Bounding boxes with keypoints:
******************************

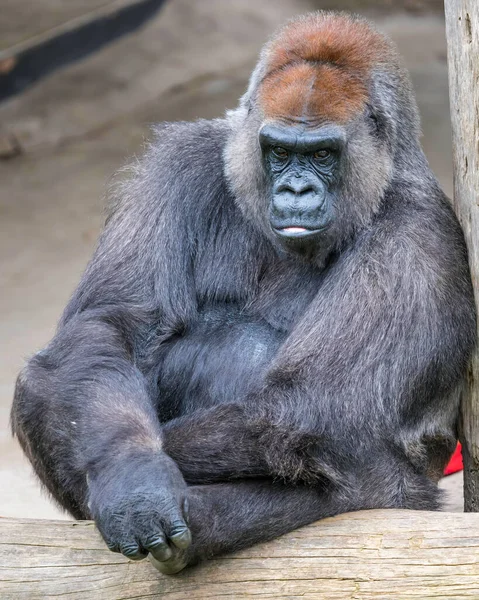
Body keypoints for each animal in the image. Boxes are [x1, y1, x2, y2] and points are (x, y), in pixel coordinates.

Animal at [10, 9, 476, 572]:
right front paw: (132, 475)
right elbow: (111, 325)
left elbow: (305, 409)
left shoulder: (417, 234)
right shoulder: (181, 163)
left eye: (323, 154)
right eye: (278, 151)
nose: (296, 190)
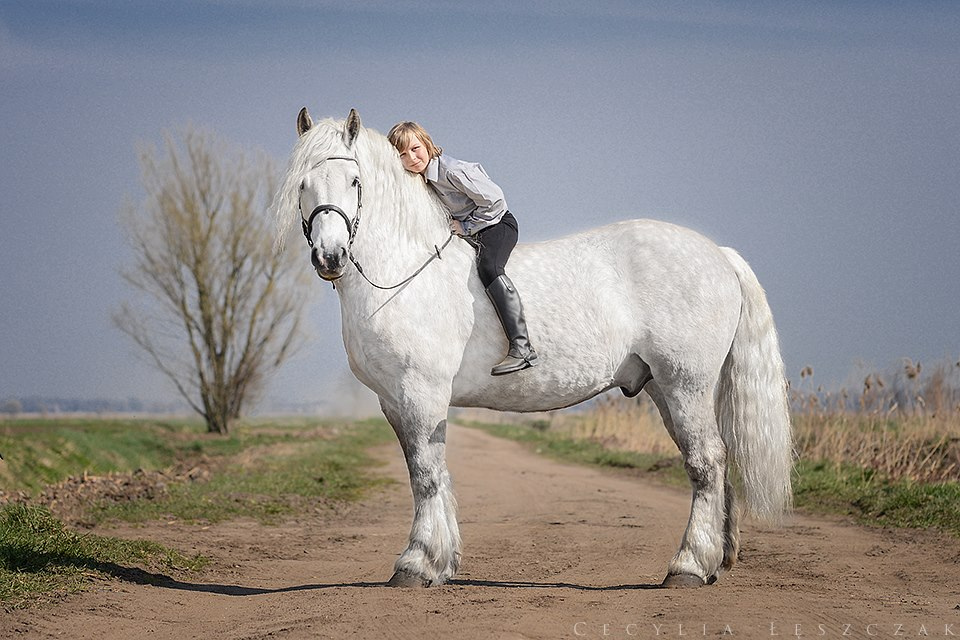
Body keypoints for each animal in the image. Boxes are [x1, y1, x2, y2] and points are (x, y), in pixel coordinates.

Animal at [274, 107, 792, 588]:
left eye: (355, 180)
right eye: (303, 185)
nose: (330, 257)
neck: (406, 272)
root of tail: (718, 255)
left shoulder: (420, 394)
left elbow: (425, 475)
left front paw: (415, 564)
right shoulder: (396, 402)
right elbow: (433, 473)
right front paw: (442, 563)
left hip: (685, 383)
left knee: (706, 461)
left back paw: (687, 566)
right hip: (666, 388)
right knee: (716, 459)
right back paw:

******************************

PROBLEM STATEMENT:
Starting at the line that contains "nose: (296, 190)", retype each line through the end of the data exactly, and leave out every picture.

SOLUTION TO THE EXERCISE:
nose: (296, 190)
Body keypoints for each animal in the image. Boxes are [x1, y1, x2, y2] and points are (x, y), in pixel coordinates.

Animal at [274, 107, 792, 588]:
left eye: (355, 180)
right eye: (303, 185)
nose: (330, 257)
neck: (406, 272)
root of tail: (718, 255)
left shoulder: (420, 394)
left elbow: (425, 475)
left front paw: (415, 564)
right shoulder: (396, 402)
right elbow: (433, 473)
right front paw: (442, 563)
left hip: (685, 383)
left knee: (706, 461)
left back paw: (687, 566)
right hip: (666, 388)
right knee: (716, 459)
right back paw:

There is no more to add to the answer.